Bustany died Monday in Santa Barbara, the American-Arab Anti-Discrimination Committee announced. He served four terms as president of the ADC’s Los Angeles chapter was a member of ADC’s advisory committee for many years.
Bustany and Kasem knew each other as teenagers growing up in Detroit and as students at Wayne University before they reconnected in Los Angeles in 1968, becoming partners in a company that produced commercials.
Kasem had arrived in L.A. after working as a radio announcer on small stations in such cities as Detroit, Cleveland, Buffalo, New York and Oakland. He based his idea for the American Top 40 countdown format on the 1950s TV program Your Hit Parade.

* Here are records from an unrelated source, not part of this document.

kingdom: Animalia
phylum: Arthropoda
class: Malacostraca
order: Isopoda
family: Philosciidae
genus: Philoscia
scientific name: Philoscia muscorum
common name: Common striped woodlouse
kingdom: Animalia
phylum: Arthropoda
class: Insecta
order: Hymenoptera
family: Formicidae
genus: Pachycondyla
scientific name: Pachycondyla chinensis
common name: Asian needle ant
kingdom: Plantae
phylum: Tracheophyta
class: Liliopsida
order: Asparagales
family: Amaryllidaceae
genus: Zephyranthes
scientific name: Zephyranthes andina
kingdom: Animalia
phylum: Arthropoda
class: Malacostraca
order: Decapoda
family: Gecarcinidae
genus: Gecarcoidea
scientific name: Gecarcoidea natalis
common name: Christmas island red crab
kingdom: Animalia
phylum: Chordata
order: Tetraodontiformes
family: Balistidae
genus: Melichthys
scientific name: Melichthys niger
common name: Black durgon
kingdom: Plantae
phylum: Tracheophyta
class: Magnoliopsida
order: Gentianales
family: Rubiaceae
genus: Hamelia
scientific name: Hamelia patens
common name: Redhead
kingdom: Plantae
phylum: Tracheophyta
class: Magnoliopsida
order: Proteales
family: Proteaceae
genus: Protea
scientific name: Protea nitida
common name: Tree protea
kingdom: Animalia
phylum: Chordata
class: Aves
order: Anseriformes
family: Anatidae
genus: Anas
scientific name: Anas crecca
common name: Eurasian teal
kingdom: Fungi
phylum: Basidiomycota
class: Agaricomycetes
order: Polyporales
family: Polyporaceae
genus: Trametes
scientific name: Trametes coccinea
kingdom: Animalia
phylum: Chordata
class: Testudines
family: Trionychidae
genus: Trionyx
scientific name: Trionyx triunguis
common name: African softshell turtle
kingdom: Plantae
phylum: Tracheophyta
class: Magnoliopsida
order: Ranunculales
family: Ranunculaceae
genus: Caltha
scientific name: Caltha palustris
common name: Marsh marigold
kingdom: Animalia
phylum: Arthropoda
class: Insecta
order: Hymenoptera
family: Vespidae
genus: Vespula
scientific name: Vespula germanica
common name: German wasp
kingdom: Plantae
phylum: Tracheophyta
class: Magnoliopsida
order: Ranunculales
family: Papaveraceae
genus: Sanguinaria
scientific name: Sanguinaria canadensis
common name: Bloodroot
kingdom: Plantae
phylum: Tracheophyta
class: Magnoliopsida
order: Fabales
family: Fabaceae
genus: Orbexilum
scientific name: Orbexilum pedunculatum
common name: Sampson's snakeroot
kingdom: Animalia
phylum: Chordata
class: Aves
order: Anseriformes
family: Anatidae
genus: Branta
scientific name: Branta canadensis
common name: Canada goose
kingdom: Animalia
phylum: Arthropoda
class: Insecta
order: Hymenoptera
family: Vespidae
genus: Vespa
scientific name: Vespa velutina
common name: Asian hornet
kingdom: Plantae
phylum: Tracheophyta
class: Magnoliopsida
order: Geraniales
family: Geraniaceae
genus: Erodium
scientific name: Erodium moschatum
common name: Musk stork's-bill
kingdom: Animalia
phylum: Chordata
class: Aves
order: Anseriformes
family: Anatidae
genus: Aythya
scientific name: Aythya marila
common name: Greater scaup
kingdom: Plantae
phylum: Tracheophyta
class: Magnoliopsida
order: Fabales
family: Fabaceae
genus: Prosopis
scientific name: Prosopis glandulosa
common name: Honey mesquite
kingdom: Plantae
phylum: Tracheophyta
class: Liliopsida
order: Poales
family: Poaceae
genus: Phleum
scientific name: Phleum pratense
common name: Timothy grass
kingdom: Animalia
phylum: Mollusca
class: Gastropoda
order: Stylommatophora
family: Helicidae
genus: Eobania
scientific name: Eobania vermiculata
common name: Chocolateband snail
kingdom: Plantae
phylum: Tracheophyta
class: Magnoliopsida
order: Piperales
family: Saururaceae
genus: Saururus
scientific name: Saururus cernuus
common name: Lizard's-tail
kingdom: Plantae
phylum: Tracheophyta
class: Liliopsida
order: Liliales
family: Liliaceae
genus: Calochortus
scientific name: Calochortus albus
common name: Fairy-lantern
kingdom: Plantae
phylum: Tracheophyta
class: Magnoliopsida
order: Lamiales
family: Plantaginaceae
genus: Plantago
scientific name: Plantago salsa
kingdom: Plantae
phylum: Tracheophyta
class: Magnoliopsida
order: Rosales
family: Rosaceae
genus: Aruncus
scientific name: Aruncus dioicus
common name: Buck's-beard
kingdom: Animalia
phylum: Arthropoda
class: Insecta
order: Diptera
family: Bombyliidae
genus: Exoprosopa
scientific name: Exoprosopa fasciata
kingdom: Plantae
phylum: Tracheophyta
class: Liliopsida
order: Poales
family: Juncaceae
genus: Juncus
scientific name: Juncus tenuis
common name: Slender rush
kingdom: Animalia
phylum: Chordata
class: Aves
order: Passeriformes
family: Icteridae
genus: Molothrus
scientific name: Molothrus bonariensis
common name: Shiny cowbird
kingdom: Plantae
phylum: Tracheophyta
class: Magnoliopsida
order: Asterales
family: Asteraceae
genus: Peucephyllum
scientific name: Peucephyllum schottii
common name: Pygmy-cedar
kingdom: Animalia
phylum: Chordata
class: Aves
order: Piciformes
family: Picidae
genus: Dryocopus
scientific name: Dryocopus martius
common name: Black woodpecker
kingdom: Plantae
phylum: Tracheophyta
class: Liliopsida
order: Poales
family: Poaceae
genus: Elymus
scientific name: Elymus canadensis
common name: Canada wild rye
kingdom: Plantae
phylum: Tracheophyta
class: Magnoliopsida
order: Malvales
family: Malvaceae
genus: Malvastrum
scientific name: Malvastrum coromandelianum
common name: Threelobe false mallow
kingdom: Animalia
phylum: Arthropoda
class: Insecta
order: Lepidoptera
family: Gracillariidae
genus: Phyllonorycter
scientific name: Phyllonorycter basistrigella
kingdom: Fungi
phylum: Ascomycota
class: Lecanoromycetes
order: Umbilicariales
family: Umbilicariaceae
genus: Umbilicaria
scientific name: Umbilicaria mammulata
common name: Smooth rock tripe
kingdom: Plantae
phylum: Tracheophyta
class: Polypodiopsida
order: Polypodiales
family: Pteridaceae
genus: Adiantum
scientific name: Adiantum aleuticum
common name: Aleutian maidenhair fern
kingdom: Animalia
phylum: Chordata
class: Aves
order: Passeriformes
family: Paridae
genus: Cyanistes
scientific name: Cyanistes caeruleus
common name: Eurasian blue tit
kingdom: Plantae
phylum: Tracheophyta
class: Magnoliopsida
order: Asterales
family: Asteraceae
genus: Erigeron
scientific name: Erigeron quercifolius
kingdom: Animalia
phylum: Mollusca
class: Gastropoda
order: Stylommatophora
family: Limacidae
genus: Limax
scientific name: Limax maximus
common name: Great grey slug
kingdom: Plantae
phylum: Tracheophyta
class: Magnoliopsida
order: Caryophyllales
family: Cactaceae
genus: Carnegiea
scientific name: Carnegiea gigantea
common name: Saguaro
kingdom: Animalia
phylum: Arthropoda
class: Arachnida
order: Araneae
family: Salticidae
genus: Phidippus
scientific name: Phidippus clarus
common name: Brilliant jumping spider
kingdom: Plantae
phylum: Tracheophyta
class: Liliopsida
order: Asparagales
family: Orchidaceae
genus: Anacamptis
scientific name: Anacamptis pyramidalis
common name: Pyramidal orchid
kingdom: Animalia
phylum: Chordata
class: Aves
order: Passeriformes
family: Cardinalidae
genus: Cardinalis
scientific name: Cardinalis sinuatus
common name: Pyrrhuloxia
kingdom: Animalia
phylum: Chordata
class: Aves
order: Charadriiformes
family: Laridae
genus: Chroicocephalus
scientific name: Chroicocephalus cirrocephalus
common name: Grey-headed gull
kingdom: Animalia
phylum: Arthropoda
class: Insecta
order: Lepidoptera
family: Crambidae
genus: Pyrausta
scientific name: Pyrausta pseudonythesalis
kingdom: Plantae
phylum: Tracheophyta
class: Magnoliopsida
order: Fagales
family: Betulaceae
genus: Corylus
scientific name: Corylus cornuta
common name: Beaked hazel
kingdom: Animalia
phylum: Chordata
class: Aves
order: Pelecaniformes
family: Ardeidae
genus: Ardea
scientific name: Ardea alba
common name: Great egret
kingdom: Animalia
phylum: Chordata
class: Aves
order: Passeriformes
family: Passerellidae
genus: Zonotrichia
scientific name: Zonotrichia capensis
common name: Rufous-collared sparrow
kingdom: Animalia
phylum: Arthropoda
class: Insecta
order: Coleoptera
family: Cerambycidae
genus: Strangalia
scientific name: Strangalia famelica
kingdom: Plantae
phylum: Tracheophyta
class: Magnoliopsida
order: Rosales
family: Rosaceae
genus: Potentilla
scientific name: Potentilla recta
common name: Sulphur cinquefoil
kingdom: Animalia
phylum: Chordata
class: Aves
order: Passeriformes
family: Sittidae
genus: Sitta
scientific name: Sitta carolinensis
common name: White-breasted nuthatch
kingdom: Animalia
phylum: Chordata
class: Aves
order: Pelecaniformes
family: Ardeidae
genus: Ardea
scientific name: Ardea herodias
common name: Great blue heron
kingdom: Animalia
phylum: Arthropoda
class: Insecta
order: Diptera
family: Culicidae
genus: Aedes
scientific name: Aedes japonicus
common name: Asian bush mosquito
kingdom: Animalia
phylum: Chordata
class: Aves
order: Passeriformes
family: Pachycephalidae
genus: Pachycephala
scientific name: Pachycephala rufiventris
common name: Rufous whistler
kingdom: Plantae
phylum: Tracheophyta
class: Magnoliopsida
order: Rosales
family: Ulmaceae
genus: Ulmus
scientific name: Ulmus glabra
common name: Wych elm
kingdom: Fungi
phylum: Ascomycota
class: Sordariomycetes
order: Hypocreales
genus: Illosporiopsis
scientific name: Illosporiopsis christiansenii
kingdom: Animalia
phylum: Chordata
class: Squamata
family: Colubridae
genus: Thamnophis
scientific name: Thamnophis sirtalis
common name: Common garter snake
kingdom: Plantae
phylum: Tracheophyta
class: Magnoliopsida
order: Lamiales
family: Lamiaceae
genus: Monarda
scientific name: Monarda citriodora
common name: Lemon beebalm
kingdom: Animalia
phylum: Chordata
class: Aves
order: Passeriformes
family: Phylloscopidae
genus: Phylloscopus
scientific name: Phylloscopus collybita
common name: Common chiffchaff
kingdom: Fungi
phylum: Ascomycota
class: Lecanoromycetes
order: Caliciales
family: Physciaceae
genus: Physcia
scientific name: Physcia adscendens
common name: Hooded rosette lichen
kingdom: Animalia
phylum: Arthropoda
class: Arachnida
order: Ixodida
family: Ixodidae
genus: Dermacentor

“Casey kept nudging me: ‘We have to do a national [radio] countdown show,’ ” Bustany said in 2013 in a tribute to Kasem. “We talked about it, planned about it and got together with a distribution firm and went on the air with American Top 40 in 1970 on the Fourth of July.”
At the start, just seven stations carried the program. The first show ended with Kasem counting down to Three Dog Night’s “Mama Told Me Not to Come” at No. 1.
In 1973, Bustany and Kasem branched out by launching (with Tom Rounds) another syndicated show, American Country Countdown. That and American Top 40, now hosted by Ryan Seacrest, are still on the air.
Bustany later served as a technical coordinator for Grant Tinker and Mary Tyler Moore’s MTM Enterprises on comedies including Paul Sand in Friends and Lovers, The Tony Randall Show, Phyllis and The Mary Tyler Moore Show and as camera coordinator on Mary Tyler Moore and The Bob Newhart Show. He also directed an episode of the Newhart comedy in 1974.
Bustany hosted the L.A.-based radio program Middle East in Focus from 1996-2014.
“Bustany was and will continue to be a role model in the Arab-American community,” ADC president Samer Khalaf said in a statement. “He spoke up when few others would, and his activism helped found ADC, the nation’s largest Arab-American organization.”
Survivors include his stepdaughter, Kristen.